Use Conventional Commits where applicable:

  • feat: — new feature in the impl
  • fix: — bug fix in the impl
  • spec: — change to spec text under spec/
  • conformance: — change to fixture corpus or runner protocol
  • docs: — README, CONTRIBUTING, etc.
  • chore: — tooling, CI, deps
  • test: — tests-only change in the impl

Breaking changes get ! (e.g., feat!: rename count to rowcount).

Spec changes during 0.x

Spec breaking changes are allowed in 0.x but must:

  1. Be motivated by an ADR in spec/decisions/ with status: accepted.
  2. Bump the spec minor version (0.10.2).
  3. Land alongside fixture updates in conformance/fixtures/.

After 1.0, breaking spec changes require XTL 2.0 with a migration guide.

Releasing (maintainer only)

  1. Resolve all in-flight ADRs targeted for the release.
  2. Update CHANGELOG.md.
  3. Bump version in package.json.
  4. npm publish (gated by prepublishOnly running typecheck + tests + build).
  5. Tag the commit (git tag v0.1.0 && git push --tags).

Good first contributions

If you're looking to contribute but don't have a specific itch, these are the highest-leverage things you can pick up. Each maps to a 1.0 blocker in ROADMAP.md.

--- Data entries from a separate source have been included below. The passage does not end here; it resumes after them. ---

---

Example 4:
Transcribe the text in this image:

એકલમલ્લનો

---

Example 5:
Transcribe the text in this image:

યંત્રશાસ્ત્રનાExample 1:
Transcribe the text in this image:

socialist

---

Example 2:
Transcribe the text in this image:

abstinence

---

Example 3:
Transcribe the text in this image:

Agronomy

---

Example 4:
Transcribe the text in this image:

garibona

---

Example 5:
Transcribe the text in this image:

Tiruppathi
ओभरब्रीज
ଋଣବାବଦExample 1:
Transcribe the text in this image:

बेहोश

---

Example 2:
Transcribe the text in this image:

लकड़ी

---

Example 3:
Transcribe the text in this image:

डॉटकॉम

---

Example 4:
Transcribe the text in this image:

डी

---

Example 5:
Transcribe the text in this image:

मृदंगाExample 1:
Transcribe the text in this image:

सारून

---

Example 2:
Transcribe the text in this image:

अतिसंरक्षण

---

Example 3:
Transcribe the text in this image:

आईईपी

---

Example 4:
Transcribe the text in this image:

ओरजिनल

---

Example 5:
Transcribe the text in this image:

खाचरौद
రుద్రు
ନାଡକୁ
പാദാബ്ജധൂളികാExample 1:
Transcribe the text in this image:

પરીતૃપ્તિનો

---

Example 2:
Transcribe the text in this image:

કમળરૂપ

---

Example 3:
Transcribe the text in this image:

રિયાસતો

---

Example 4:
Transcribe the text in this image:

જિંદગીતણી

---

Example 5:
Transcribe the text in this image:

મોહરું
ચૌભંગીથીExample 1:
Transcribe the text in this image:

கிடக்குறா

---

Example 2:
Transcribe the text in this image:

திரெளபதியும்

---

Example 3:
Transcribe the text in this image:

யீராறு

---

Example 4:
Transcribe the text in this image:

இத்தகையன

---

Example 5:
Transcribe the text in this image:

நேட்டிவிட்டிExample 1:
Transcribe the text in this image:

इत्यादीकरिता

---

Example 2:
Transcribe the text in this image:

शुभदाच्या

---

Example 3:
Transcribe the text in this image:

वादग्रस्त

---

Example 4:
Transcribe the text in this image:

  1. Propose a conformance fixture for a spec rule that doesn't have one yet. Use the "Conformance fixture proposal" issue template. You don't need TypeScript to author the fixture itself — just the template.xlsx + data.xlsx + expected output (or expected error).
  2. Guides translation. Pick one of the 15 recipes in docs/guides/ and translate it to Korean (or any other language). Drop the file at docs/guides/<lang>/NN-*.md and PR. Low-coordination, high-value.
  3. Run xl3 on real reporting data and report friction. A short issue tagged early-adopter-feedback with: what report you tried, what worked, what didn't, what you wish XTL had. This shapes what makes 1.0.
  4. Spec clarification. If you read the spec and find a sentence that's ambiguous, file an issue tagged spec with the offending sentence + two reasonable interpretations. Even unaccepted reports usually trigger spec improvements.
  5. Port progress. Working on xl3-py or another port? Drop a conformance/reports/<impl>-<version>.json file (format documented in conformance/runner-protocol.md) and the dashboard auto-includes you.

Code of conduct

Be respectful. Disagreement on technical decisions is welcomed; personal attacks are not.